Правда, не совсем как на земле. Апрельская трещина вдруг разошлась метров на двести. Чёрные волны бегают по ней, слышно, как они плещутся, бьются о ледяной берег. Мелкие брызги долетают до нашей палатки. Океан снова грозится: «Вы меня ещё узнаете!»
Михаил Комаров – мой первый настоящий пациент. После внимательного осмотра прихожу к выводу, что третье ребро у него сломано. Он честно признаётся, что во время возни с трактором сильно ударился грудью о вал. Надев халат и простерилизовав нужные инструменты, приступаю к лечению. Миша косится на ампулы с новокаином, упрашивает меня: «Лей поменьше», – но я придерживаюсь правил, рекомендованных хирургией, и осторожно ввожу в место повреждения десять кубиков новокаинового раствора. Боль проходит быстро, и Комаров с удовольствием свободно прокашливается.
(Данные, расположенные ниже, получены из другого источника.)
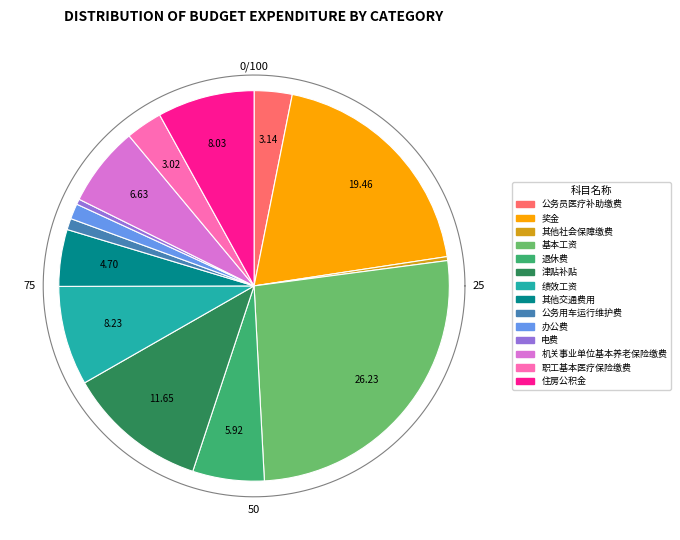

What is the largest slice in the pie chart?

基本工资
…Сегодня после ужина назначен первый киносеанс. Все приходят в кают-компанию на час раньше. Лёня Разбаш и Василий Канаки, радист и аэролог, выступают в роли киномехаников. Первый мастерит экран из простыни, а второй налаживает киноаппарат. Ровно в 2 часа дня из динамика вырвались первые звуки песни, сделались чёткими изображения на полотне. Это первый сеанс не только на нашей льдине, но и вообще на 87˚ северной широты! Кино – замечательное новшество на дрейфующих станциях. Идёт южная, знойная картина «Вернись в Сорренто». Трудно описать выражения наших лиц, устремлённых на экран. Дело не в картине – удивительно само это событие: кино в ледяной пустыне!
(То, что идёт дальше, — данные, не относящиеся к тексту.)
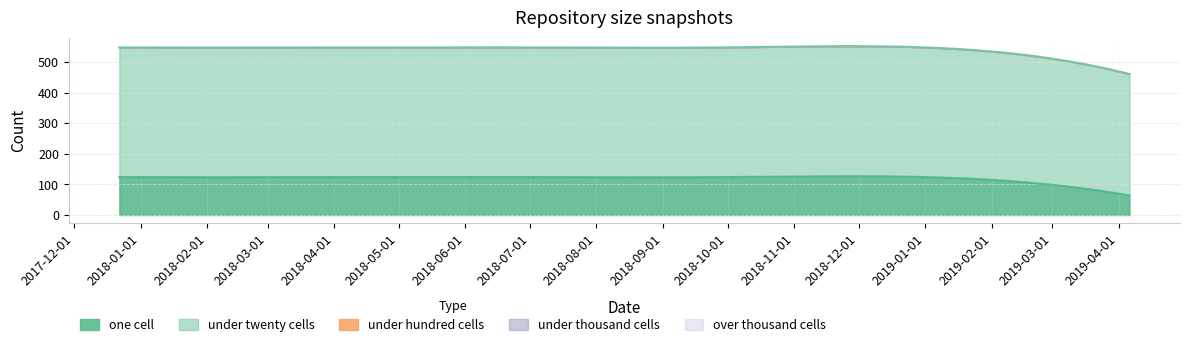

True or false: under_hundred_cells has a value of 0 at 2019-04-06.

True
Так как теперь в нашей палатке стало достаточно просторно и тепло, можно начинать регулярные медицинские осмотры.
Правда, каждый относится к этой довольно длительной процедуре соответственно своему характеру. Малкова, например, интересуют детали: на каком принципе построено измерение кровяного давления, должно ли меняться число красных кровяных шариков в крови? Дмитриеву интересно, как определяются группы крови и что будет, если перельют не ту кровь, которую надо. Володю Шамонтьева беспокоит, нельзя ли сократить время осмотра (он вечно загружен по горло и боится потерять лишнюю минуту).
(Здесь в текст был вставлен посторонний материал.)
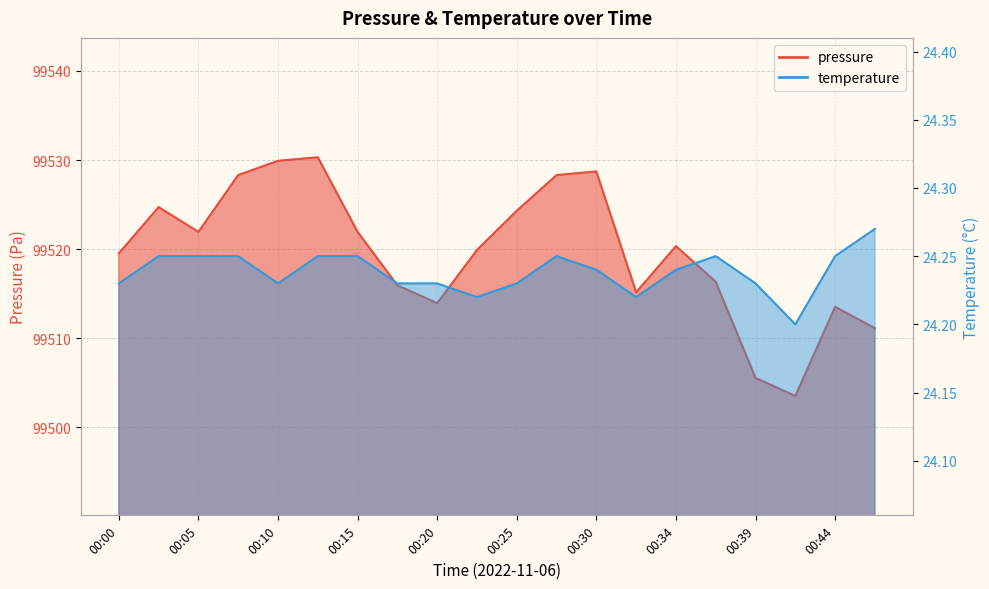

True or false: pressure has more than 1 interior local peaks.

True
А осмотр действительно занимает немало времени. Надо подсчитать пульс, измерить температуру и кровяное давление, провести так называемые физиологические пробы с нагрузкой, определить количество гемоглобина и, конечно, самым подробным образом расспросить обо всём, что связано с изменениями в самочувствии. Такие ежемесячные осмотры помогут мне непрерывно контролировать состояние здоровья моих товарищей.
Приём занимает весь день. Только несколько раз я делаю перерывы, чтобы навестить Комарова, который стал чувствовать себя значительно лучше, да ещё пообедать и поужинать.
Поздно вечером я захожу в радиорубку. На верхней койке, свесив вниз ноги в толстых шерстяных носках, сидит Лёня, восторженно рассказывая Матвейчуку о своём маленьком сынишке Андрейке, фотография которого прибита над самой Лёниной головой.
Курко сосредоточенно выстукивает ключом очередную метео- сводку, которую только что принёс Георгий Иванович.